— Texte présenté —
○ ○ ○

Gabon – De quel bois se chauffe le patronat français
18 février 2010 16:29 0 messages
Ali Bongo s’est lancé dans la réforme de la filière du bois,
certainement pour donner le change d’une campagne menée à
travers le pays sur le « Gabon émergent » et surtout pour faire
avaler la pilule, particulièrement amère, d’une arrivée au pouvoir
sur la base d’élections truquées.
Secteur économique
particulièrement
important, puisqu’il est le
premier employeur privé
du pays (28% de la
population active dépend
directement ou
indirectement de cette
filière), l’idée de cette
réforme, lancée le 6
novembre après un
conseil des Ministres, est
simple : interdire
l’exportation des grumes
(1) du Gabon en
modifiant, notamment, l’Article 227 du Code forestier afin de
donner la priorité aux unités locales pour procéder à la
transformation de cette matière première en produit semi-fini ou
fini source de création de valeur ajoutée qui favoriserait la
création d’un nombre important d’emplois dans un pays qui
compte officiellement plus de 20% de chômeurs. En effet, c’est
ce type de mesure économique qui permettrait aux pays africains
de développer un tissu industriel et de cesser d’être un simple
réservoir de matière première.
Mais la fin de l’exportation des grumes touche de plein fouet
les intérêts capitalistes, notamment des entreprises françaises,
telles Rougier ou Thanry. Aussi, à travers des organisations
patronales, une véritable campagne de dénigrement et de
sabotage a été menée : L’UFIGA (l’Union des Forestiers
Industriels du Gabon et Aménagistes), pour sa part, a avancé que
cette mesure est beaucoup trop précipitée et a brandi la menace
de licenciements. Pourtant la charte d’éthique de cette
organisation, signée en 2007 par le PDG de Rougier Gabon,
s’engage à : « rechercher à optimiser le taux de transformation
du bois et contribuer à la génération de valeur ajoutée au
Gabon » ; résultat, seules 7 % des grumes sont transformées au
Gabon (2). Le CIAN (Conseil des Investisseur français en Afrique)

○ ○ ○

— Exercices à réaliser —
a) D'après le texte sur la filière du bois au Gabon, pourquoi ce secteur est-il jugé particulièrement important ? Répondez en une à trois phrases.
b) Recopiez dans le texte sur la filière du bois au Gabon le passage allant de « Gabon – De quel » jusqu'à « base d’élections truquées. ».
Les lignes de données viennent d'une source distincte.

— Données fournies —
○ ○ ○

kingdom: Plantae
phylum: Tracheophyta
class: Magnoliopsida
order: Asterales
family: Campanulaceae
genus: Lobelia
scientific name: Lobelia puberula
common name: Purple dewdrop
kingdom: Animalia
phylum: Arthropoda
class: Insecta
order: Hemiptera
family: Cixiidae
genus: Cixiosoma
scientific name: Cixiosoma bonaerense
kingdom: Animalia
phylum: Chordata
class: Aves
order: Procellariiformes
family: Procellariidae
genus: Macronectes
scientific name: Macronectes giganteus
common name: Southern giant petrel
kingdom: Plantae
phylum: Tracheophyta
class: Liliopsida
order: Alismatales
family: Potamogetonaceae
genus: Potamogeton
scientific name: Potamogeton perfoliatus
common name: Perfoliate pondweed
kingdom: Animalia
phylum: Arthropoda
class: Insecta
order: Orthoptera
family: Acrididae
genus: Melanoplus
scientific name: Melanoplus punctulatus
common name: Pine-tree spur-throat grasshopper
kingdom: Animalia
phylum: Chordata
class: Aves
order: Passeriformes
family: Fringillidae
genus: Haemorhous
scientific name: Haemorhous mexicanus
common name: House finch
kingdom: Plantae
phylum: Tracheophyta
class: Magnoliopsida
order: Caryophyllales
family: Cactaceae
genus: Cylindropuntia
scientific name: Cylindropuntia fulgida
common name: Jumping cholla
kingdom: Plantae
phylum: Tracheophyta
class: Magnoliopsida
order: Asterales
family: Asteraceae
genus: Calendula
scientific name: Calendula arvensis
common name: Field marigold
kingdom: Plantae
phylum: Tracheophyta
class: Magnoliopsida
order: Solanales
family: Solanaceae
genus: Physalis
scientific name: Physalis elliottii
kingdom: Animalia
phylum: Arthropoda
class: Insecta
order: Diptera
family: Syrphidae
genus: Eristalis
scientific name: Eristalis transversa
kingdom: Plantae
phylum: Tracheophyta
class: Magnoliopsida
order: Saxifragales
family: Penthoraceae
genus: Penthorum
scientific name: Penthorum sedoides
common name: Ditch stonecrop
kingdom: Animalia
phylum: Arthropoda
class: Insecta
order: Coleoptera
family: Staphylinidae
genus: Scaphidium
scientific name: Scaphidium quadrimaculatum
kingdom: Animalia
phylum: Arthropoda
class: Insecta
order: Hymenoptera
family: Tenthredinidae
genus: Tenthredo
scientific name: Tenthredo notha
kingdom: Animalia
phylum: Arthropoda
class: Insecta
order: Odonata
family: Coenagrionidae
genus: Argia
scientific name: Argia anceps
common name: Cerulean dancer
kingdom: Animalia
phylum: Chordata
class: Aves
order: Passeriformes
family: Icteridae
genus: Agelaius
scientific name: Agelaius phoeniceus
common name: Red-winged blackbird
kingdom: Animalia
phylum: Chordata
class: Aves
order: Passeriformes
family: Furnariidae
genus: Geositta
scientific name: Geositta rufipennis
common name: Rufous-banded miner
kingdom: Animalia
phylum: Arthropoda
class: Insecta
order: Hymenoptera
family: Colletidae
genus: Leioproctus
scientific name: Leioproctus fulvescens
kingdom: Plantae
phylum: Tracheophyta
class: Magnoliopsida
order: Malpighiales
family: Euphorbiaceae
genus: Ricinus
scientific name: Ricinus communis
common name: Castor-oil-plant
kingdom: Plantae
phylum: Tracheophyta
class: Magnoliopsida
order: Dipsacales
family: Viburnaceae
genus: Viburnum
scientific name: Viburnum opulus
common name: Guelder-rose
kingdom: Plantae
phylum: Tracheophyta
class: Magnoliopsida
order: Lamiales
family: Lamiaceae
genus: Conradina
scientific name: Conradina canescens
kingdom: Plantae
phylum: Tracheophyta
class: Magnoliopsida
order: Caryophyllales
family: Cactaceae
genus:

○ ○ ○

— Résultats des exercices —
a) Ce secteur est le premier employeur privé du pays. 28 % de la population active dépend directement ou indirectement de cette filière.

b)
Gabon – De quel bois se chauffe le patronat français
18 février 2010 16:29 0 messages
Ali Bongo s’est lancé dans la réforme de la filière du bois,
certainement pour donner le change d’une campagne menée à
travers le pays sur le « Gabon émergent » et surtout pour faire
avaler la pilule, particulièrement amère, d’une arrivée au pouvoir
sur la base d’élections truquées.